AFS20 Recentering the Periphery

On October 14, 2020, the American Folklore Society will reconvene in Tulsa, Oklahoma, located where the South, Midwest, and Great Plains regions meet.

Tulsa, like Oklahoma in general, is often marginalized; often seen as being on the periphery of something else. But Tulsans have always narrated a different history: one in which they are at the center. Tulsa was once home to Black Wall Street, the Oil Capital of the World, and a vibrant thoroughfare of Route 66. Today, Tulsans are proud to see their spectacular new Gathering Place and many cultural treasures nationally celebrated and to organize the Center of the Universe Festival. On a deeper level, the ceremonials of the Creek, Euchee, Shawnee, and Cherokee people that are held in the Tulsa region recenter the universe anew each year, for every living being on the planet. Tulsa is an excellent place for us to rethink centers and peripheries. 

Tulsa—the 45th largest city in the U.S.—is home to a diversity of peoples and varied cultural traditions. Tulsa’s history reaches back thousands of years and hundreds of miles. The Muscogee (Creek) people who refounded Tulsa on the banks of the Arkansas River did so after surviving the brutal ethnic cleansing of the Trail of Tears. Subsequently, peoples of both native and African heritage were joined by wave after wave of newcomers. Today the state is home to 39 Federally recognized Native Nations, in addition to the diverse history of Native and immigrant resettlement. Questions of continuity and change are front and center. 
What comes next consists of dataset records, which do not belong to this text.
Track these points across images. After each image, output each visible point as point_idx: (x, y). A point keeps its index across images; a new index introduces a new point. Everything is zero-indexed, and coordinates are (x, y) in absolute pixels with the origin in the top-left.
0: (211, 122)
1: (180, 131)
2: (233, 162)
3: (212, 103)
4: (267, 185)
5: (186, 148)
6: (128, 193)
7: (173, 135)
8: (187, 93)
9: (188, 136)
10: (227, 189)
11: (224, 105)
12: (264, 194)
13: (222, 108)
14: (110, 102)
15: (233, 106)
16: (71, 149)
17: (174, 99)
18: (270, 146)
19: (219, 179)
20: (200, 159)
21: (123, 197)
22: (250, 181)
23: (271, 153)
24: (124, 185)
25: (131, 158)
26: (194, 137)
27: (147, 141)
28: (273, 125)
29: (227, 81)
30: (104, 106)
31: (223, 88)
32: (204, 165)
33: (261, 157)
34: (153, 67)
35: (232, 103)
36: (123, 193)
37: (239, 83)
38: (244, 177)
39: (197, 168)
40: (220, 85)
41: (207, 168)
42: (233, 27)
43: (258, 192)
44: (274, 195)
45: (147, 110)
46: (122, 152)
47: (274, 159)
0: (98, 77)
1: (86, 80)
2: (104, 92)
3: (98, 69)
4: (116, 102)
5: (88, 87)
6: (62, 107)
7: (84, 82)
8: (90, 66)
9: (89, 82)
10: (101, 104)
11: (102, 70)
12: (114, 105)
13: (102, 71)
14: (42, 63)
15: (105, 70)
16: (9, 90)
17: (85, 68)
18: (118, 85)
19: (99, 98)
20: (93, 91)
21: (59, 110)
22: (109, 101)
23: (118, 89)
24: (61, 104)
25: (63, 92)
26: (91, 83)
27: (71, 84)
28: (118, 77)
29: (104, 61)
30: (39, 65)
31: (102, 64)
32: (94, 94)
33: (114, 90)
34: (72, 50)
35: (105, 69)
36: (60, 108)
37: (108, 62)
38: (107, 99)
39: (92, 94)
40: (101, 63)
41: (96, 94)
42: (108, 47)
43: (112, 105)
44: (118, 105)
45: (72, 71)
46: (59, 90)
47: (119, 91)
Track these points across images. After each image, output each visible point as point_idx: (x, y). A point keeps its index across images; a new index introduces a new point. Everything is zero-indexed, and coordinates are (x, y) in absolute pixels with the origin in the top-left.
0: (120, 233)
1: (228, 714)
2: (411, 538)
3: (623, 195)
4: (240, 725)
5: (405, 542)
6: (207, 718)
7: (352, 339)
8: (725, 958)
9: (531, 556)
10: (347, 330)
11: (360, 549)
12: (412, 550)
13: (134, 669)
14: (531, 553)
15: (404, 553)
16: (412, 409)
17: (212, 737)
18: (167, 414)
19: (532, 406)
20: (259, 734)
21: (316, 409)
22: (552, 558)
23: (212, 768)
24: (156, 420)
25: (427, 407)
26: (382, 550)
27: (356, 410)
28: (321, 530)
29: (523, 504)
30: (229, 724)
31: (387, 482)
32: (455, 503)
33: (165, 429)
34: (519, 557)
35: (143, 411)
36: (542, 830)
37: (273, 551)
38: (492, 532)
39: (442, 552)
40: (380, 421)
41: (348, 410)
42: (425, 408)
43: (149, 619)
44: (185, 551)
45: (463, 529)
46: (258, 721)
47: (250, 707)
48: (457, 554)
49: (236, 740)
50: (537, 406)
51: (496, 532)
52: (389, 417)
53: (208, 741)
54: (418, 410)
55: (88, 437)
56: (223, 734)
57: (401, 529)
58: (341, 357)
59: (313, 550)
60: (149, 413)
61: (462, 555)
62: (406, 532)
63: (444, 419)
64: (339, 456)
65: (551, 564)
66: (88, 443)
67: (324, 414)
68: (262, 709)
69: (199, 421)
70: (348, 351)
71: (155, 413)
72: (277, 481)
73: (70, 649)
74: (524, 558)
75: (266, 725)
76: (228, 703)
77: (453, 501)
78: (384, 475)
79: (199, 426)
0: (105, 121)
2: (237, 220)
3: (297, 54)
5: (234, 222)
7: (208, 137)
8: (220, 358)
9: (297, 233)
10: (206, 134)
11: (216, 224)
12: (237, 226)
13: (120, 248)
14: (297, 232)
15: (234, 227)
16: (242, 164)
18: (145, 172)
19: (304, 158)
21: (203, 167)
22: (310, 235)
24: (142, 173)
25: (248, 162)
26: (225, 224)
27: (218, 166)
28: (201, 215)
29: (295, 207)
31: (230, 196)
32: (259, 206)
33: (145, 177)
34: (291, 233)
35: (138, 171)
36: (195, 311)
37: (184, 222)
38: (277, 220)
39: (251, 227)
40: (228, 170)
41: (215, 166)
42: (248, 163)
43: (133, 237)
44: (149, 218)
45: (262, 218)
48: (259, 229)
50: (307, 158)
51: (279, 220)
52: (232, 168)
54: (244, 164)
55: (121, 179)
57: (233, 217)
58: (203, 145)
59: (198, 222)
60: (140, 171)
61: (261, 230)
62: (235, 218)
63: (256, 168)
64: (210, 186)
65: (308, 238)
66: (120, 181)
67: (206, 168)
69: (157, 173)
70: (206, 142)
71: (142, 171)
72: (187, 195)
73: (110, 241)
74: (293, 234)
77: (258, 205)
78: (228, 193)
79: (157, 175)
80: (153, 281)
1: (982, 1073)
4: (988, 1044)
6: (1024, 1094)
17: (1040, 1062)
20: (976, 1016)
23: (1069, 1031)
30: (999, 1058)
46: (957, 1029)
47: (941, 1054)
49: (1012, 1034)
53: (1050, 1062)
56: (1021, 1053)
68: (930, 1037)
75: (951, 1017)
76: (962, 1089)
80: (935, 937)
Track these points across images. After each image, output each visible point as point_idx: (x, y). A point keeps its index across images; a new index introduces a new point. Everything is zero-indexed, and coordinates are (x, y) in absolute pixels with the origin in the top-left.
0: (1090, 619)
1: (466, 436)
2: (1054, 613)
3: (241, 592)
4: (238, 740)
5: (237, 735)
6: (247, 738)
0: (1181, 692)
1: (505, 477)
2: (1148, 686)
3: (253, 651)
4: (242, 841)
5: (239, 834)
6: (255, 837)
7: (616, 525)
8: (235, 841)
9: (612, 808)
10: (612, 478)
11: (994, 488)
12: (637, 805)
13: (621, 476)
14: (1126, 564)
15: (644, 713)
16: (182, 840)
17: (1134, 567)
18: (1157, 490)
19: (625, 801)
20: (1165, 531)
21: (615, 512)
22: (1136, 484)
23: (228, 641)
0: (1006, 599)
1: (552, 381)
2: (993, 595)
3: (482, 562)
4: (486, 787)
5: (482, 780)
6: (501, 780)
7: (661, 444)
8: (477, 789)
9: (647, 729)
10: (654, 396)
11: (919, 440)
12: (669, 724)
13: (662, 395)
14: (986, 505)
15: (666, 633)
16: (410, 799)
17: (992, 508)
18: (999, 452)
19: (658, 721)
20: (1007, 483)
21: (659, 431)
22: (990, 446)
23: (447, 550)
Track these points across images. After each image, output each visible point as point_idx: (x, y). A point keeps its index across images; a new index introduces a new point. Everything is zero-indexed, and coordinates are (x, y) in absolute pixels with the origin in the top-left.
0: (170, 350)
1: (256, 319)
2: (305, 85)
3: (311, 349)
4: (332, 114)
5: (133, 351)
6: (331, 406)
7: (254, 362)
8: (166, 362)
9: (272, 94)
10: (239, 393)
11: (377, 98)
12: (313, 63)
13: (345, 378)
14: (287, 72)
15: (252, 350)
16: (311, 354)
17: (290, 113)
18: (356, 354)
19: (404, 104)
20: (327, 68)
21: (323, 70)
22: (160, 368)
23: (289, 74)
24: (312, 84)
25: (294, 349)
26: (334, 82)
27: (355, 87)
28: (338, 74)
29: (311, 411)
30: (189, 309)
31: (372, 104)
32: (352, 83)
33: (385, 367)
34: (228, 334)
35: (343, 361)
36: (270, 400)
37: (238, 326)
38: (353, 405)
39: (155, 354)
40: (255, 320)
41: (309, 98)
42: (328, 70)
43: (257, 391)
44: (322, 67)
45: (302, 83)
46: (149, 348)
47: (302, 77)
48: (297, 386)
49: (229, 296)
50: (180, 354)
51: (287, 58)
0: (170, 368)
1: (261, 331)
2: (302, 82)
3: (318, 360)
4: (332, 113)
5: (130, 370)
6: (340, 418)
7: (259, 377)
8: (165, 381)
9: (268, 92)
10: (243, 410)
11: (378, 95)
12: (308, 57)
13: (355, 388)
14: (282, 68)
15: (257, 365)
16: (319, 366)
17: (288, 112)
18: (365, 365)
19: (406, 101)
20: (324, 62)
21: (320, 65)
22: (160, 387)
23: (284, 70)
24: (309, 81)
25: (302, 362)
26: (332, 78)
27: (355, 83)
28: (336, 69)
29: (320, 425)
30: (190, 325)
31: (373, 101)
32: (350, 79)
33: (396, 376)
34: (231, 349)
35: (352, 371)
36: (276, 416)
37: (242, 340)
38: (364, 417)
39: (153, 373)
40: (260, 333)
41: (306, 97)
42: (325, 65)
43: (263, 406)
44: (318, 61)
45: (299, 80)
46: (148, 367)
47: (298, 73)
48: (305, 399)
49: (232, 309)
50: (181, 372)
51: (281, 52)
Re-centering the Periphery calls us to focus on the intersections of what is marginalized and centralized both in our field and in the larger public debates about national identities in 2020. The multiple perspectives, peoples, communities, and histories that make up the story of Oklahoma intersect with and challenge many of the tropes we often use to symbolize the nation.

This geographical backdrop can also serve to reflect on and engage in deeper discussions of what is on the periphery and the margins of our own field. We invite participants to reflect on this moment in our national discourse and disciplinary development. How might folklorists contribute to larger conversations in productive ways? How does our work highlight the interplay between theory and practice, the representation of the marginal as centering symbols, the complications of advocacy and analysis, the cultural and rhetorical mechanics of marginalization, and exploration of counter-narratives that elucidate how marginalized communities have turned the tables on the powerful.

By situating Tulsa and Oklahoma in a wider geographic context, the organizers also invite folklorists to address the dynamics of neighboring regions and old homelands of special relevance to Oklahoma and its communities. Similarly, these processes and transformations are linked outward to global scale. Wherever folklorists live and work, their concerns and engagements can almost certainly be re-centered when we gather in Tulsa.

Of course, in addition to this topic, we encourage participants to explore the full dimensions of their scholarship regardless of topic.